Tuesday, January 23, 2007

Resensi Bintang edisi 818 "Pocong 2"

Pocong 2

Film Horor Rasa Rudi Soedjarwo

Oleh Ade Irwansyah

Tahukah
Anda kalau film legendaris Star Wars garapan George Lucas justru dimulai dari Episode: 4, A New hope (rilis 1977)? Tak ada alasan persis mengapa Lucas menyuguhi gaya penceritaan seperti itu. Tapi, orang-orang juga tak peduli. Filmnya tetap laris. Mereka tak bertanya-tanya kemana Episode I, II, dan III—tentu, belakangan kita tahu Lucas membuat prekuelnya mulai 1999. Nah, yang ini situasinya beda. Pembuat filmnya tak pernah berniat merilis film kedua duluan. Tapi apa daya film pertamanya, Pocong 1 (Dendam Pocong) dilarang edar pemerintah. Film itu dianggap mengumbar kekerasan brutal oleh Lembaga Sensor Film (LSF).

## Isi Data
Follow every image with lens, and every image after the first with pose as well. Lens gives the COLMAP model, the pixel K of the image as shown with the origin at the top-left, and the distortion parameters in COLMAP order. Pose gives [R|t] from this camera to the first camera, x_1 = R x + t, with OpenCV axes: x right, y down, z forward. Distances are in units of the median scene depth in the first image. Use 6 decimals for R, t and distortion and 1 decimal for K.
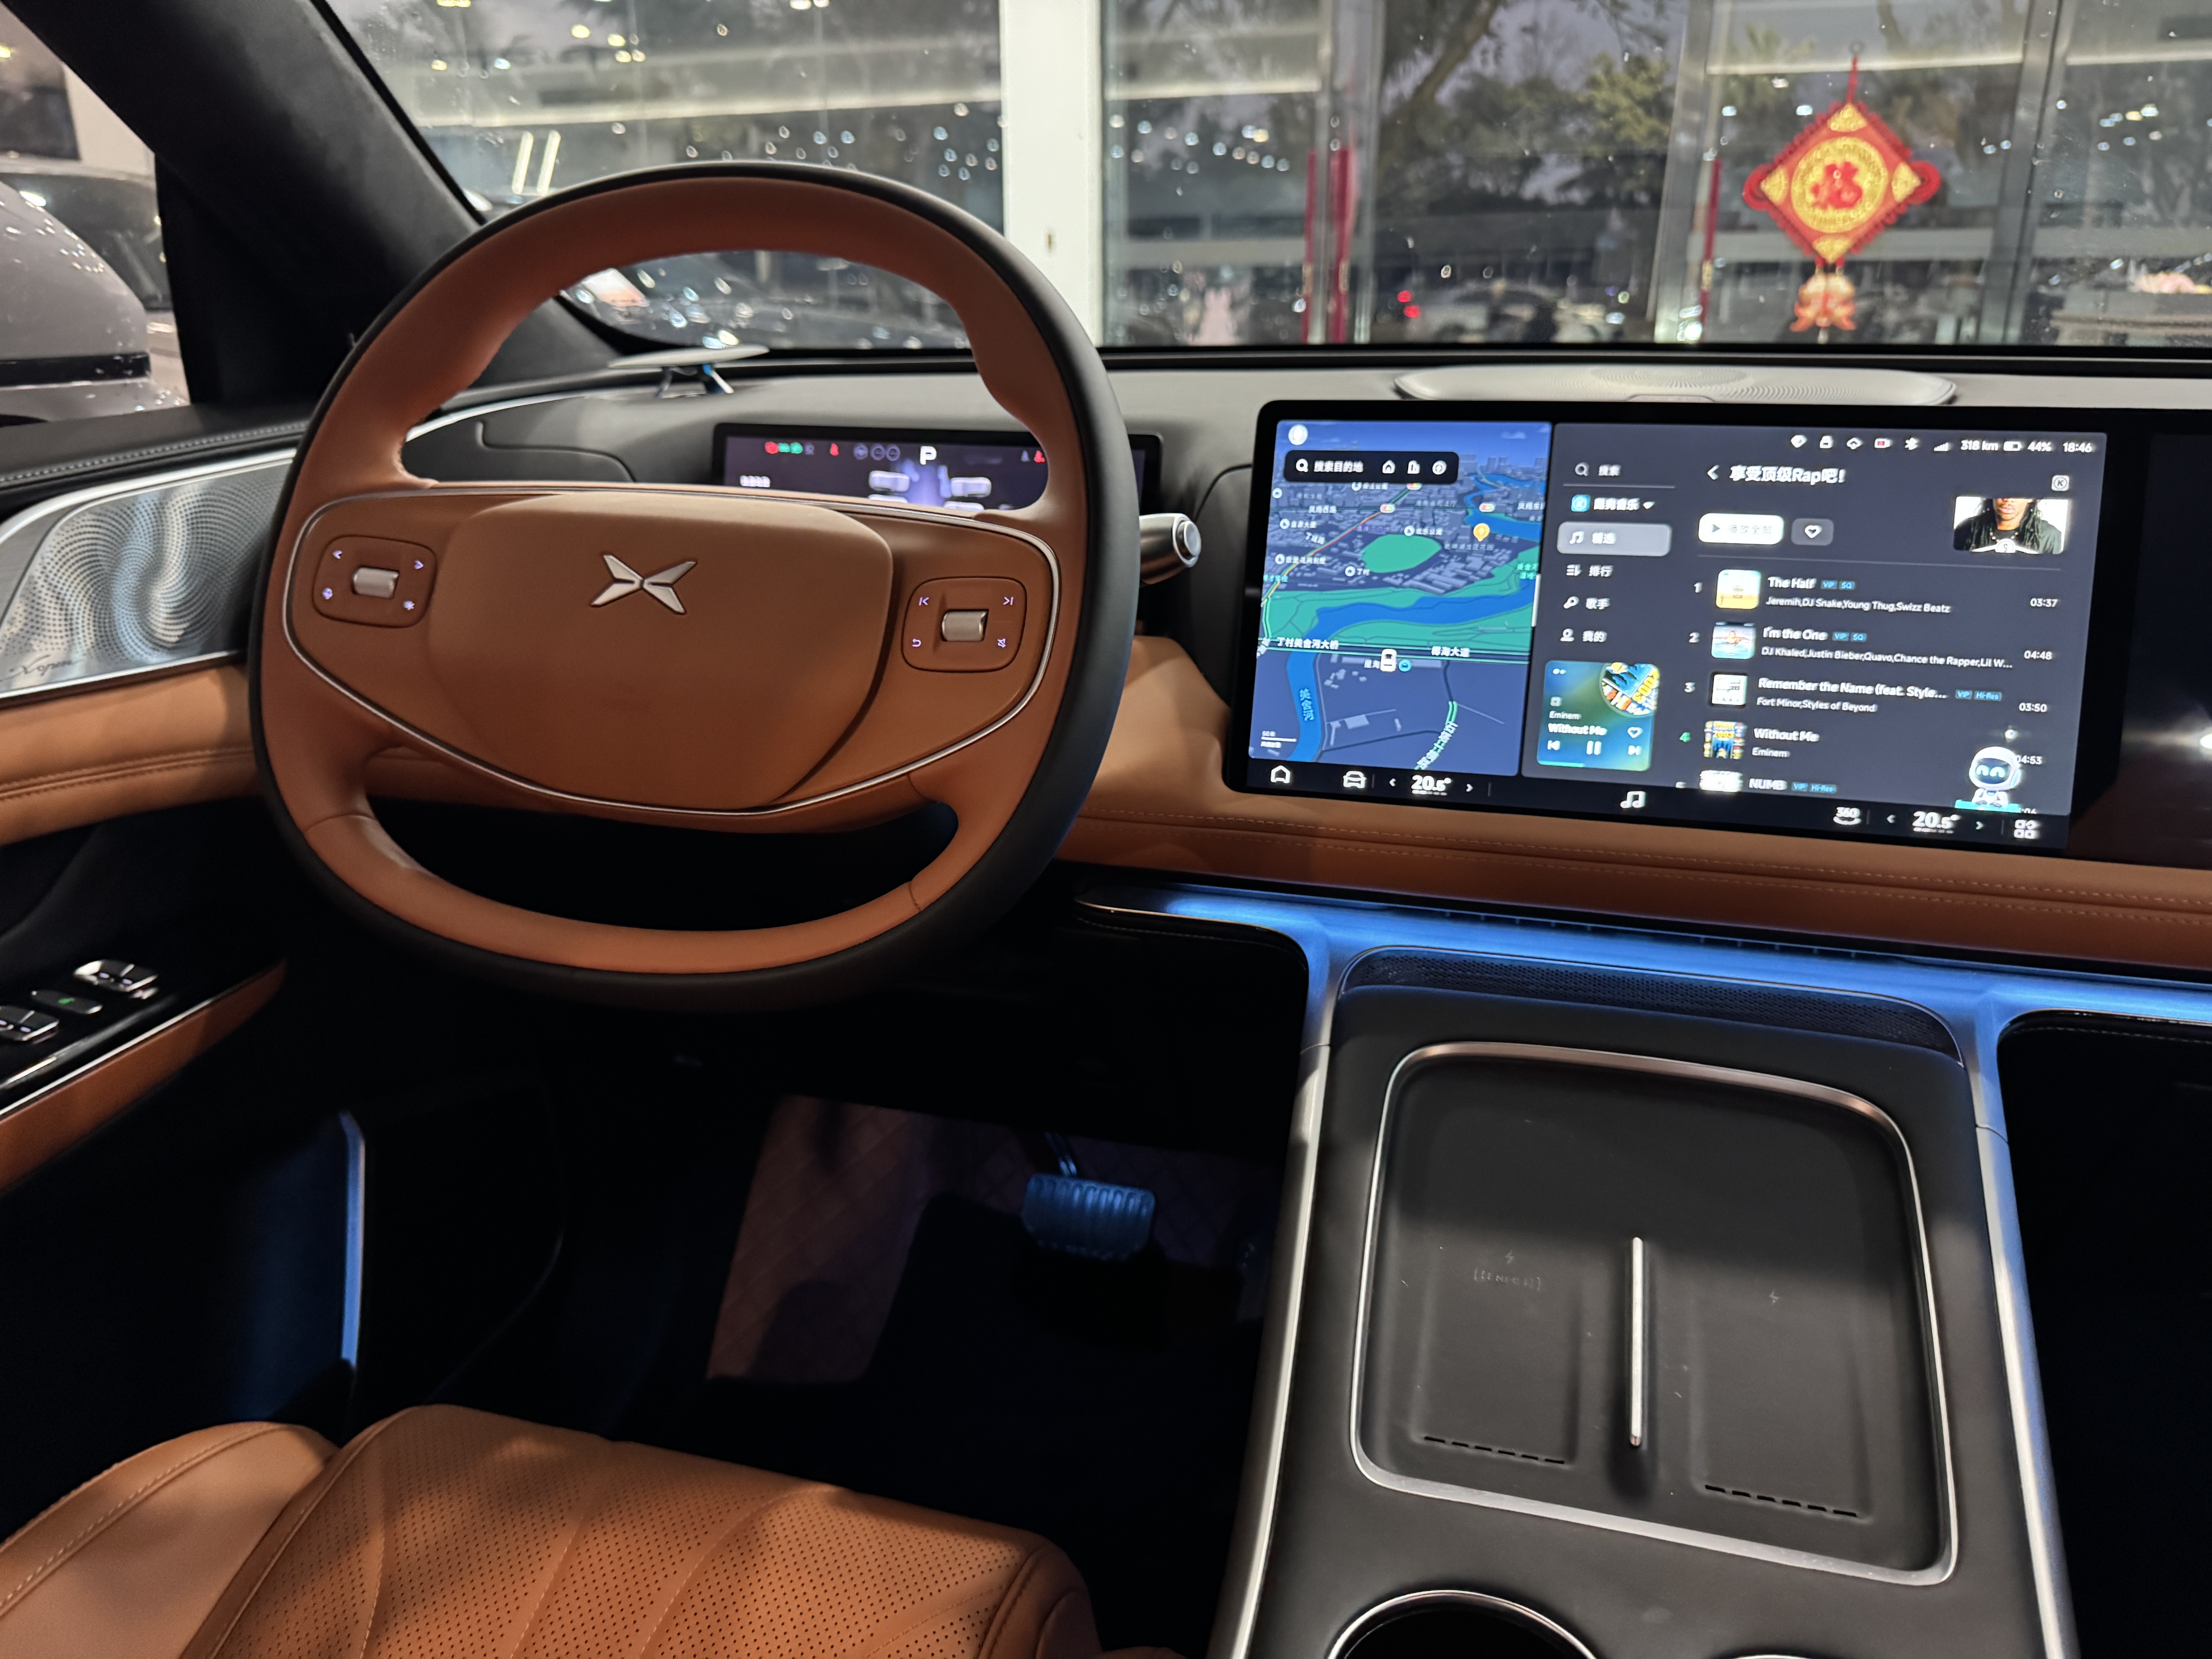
lens RADIAL K [[1577.4, 0, 1099.0], [0, 1577.4, 838.3], [0, 0, 1]] dist [0.047330, -0.077990]
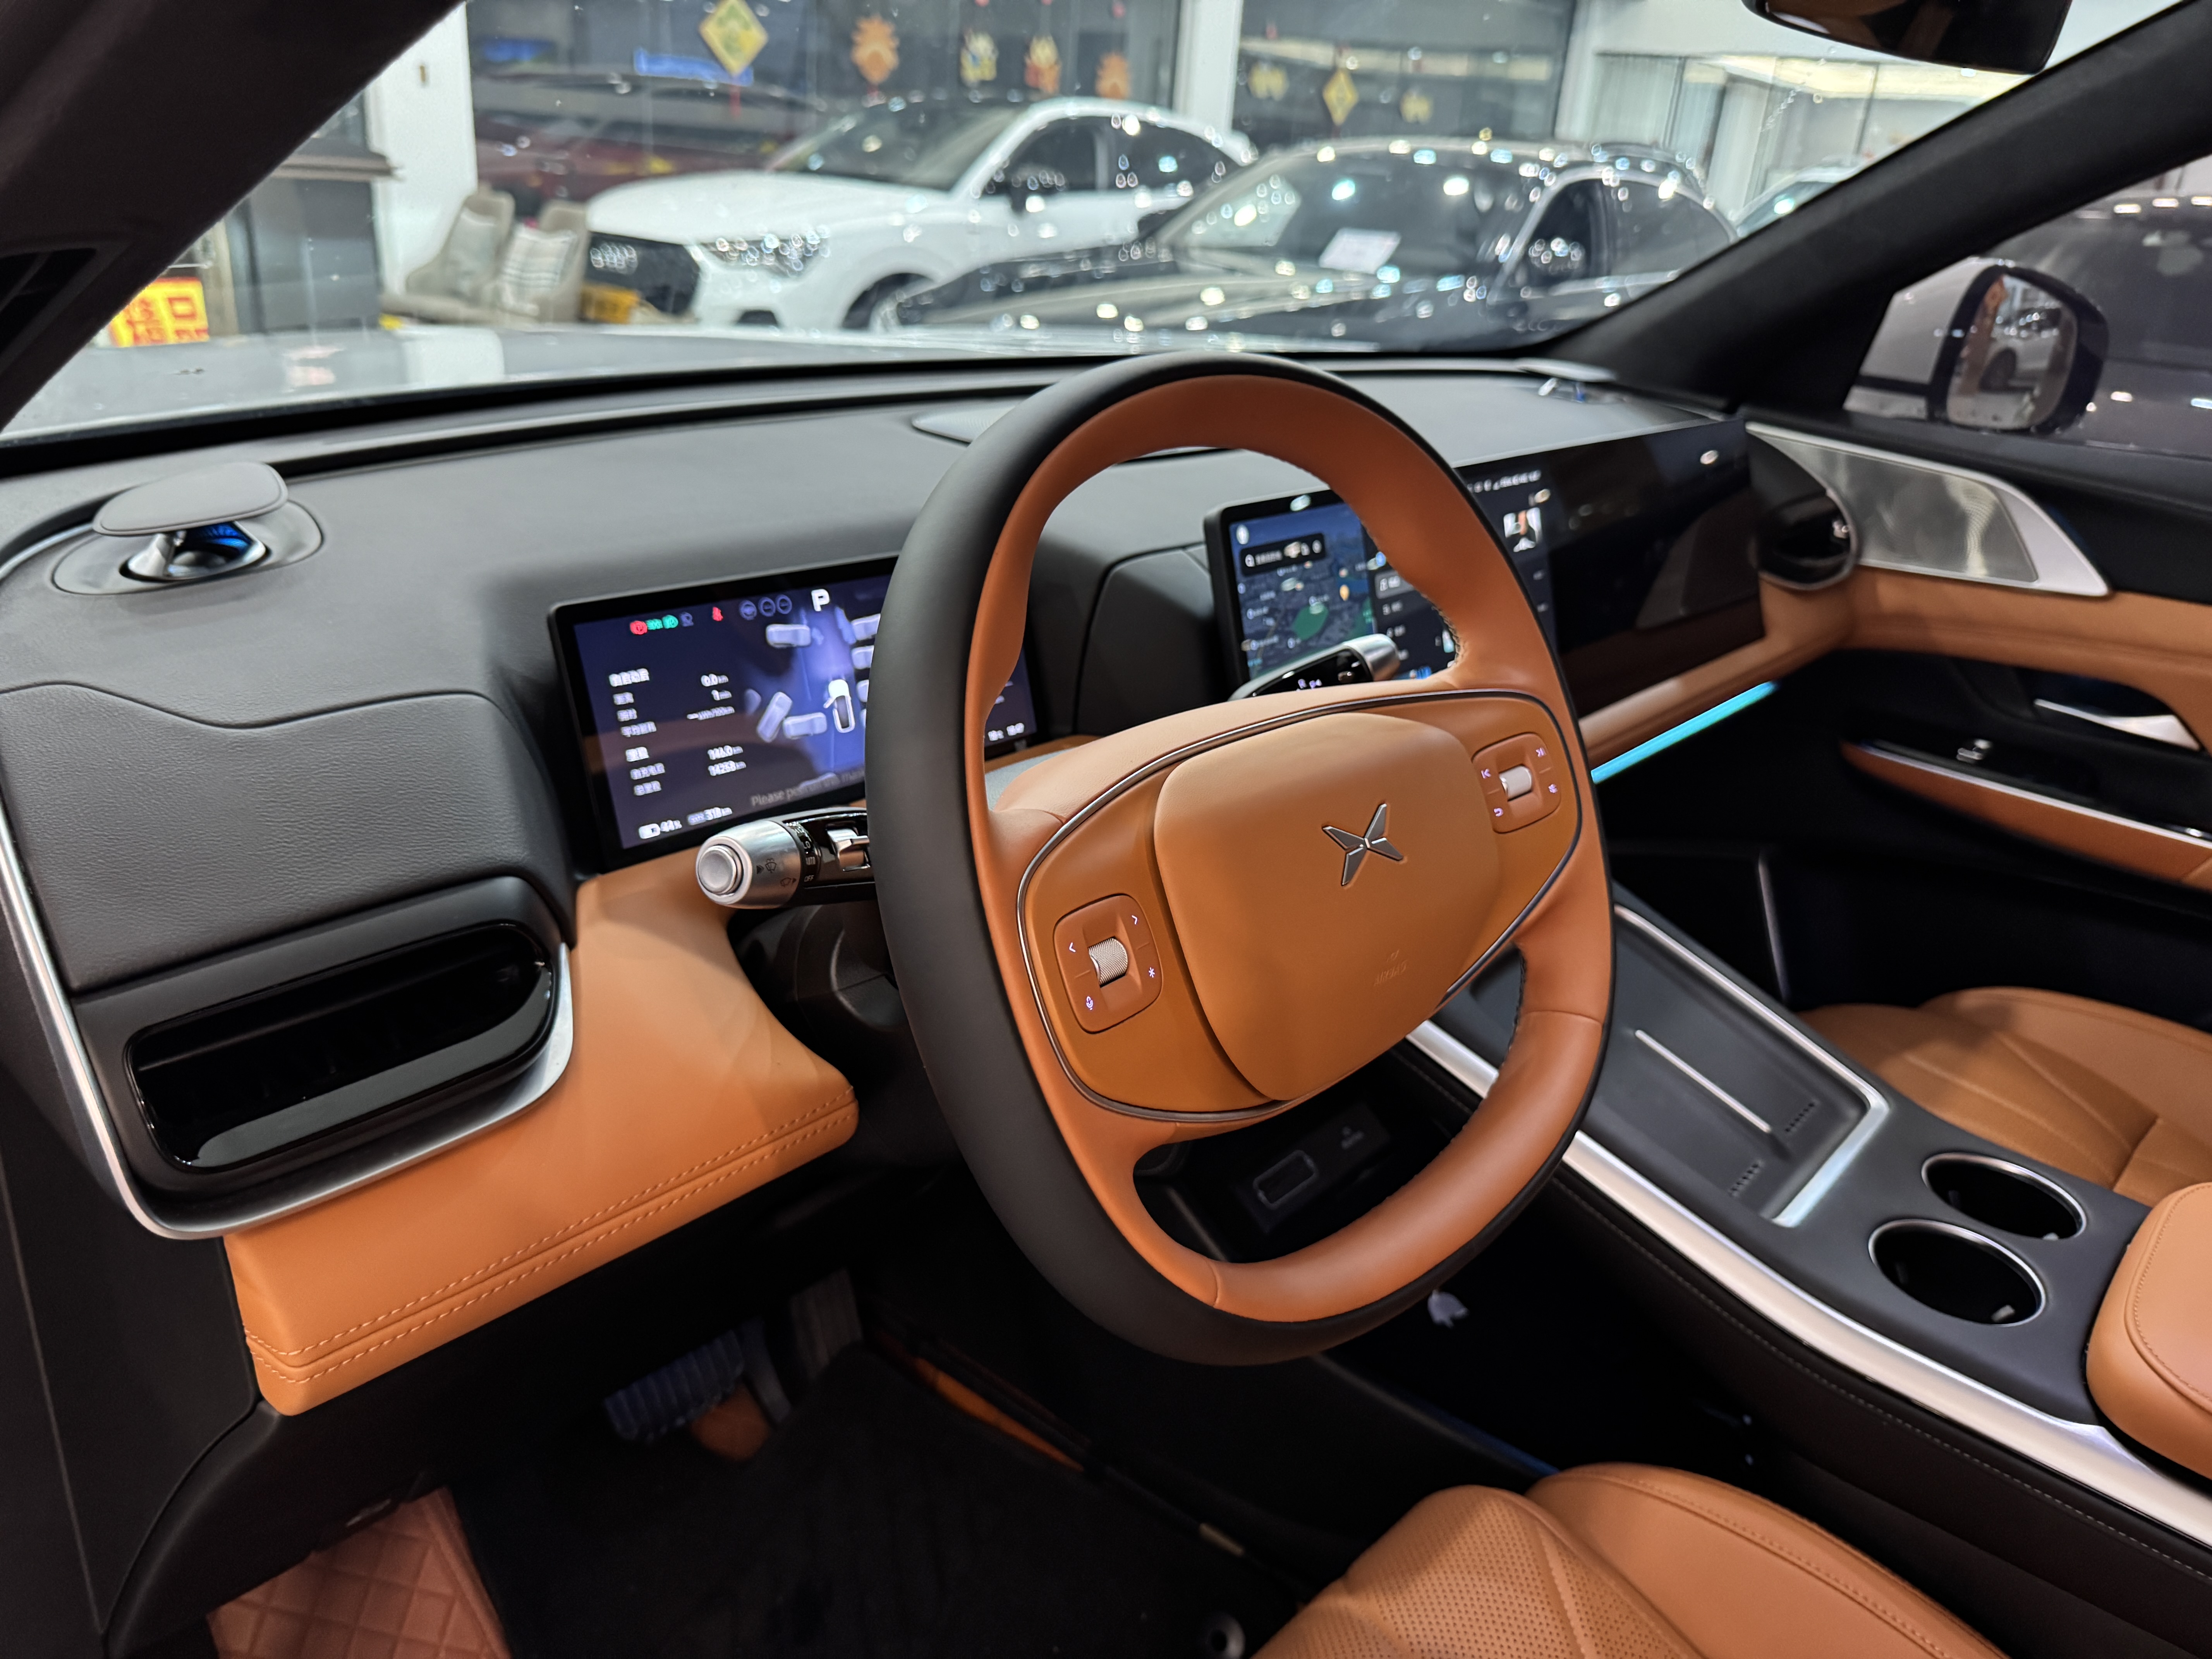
lens RADIAL K [[1577.4, 0, 1092.9], [0, 1577.4, 823.2], [0, 0, 1]] dist [0.047330, -0.077990]
pose [[0.431678, -0.313371, 0.845844, -0.959636], [0.220630, 0.945913, 0.237846, -0.361448], [-0.874629, 0.083945, 0.477469, 0.589318]]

## Rincian Latihan
Lanjutkan resensi film Pocong 2 mulai dari sesudah kalimat terakhirnya.

## Jawaban Tugas
Lalu sekonyong-konyong hadirlah film lanjutannya, Pocong 2. Kendati mengklaim filmnya bisa dinikmati tanpa perlu menonton film pertama dulu, tetap saja hakikat film ini sekuel, cerita lanjutan. Akan lebih nikmat rasanya bila menonton kisah sebelumnya dulu, lalu melahap film kedua. Sebab, kita seakan disuruh meraba-raba kisah pertamanya seperti apa. Kalau pun tahu sekelumit, hanya dari media yang memberi sedikit sinopsisnya (o ya, tak ada media yang sudah menonton Pocong pertama. Keterangan isi cerita hanya bersumber dari pembuat film atau LSF).

Maka, tontonlah film ini seolah Anda sudah menonton film pertama. Sebagai pengantar, ada adegan dari film pertama (?) saat seorang pria penuh dendam memperkosa seorang perempuan di sebuah kebun kosong. Ia dikubur hidup-hidup setelah dibungkus jadi pocong. Lalu ada pria lain memergoki. Keduanya lantas berkelahi. Cerita lantas meloncat ke masa 4 tahun kemudian. Tersebutlah Maya (Revalina), seorang asisten dosen filsafat yang sedang mencari tempat kos. Ia tinggal bareng adiknya, Andien (Risty Tagor) setelah kedua orangtuanya meninggal setahun sebelumnya. Maya bertunangan dengan Adam (Ringgo Agus Rahman).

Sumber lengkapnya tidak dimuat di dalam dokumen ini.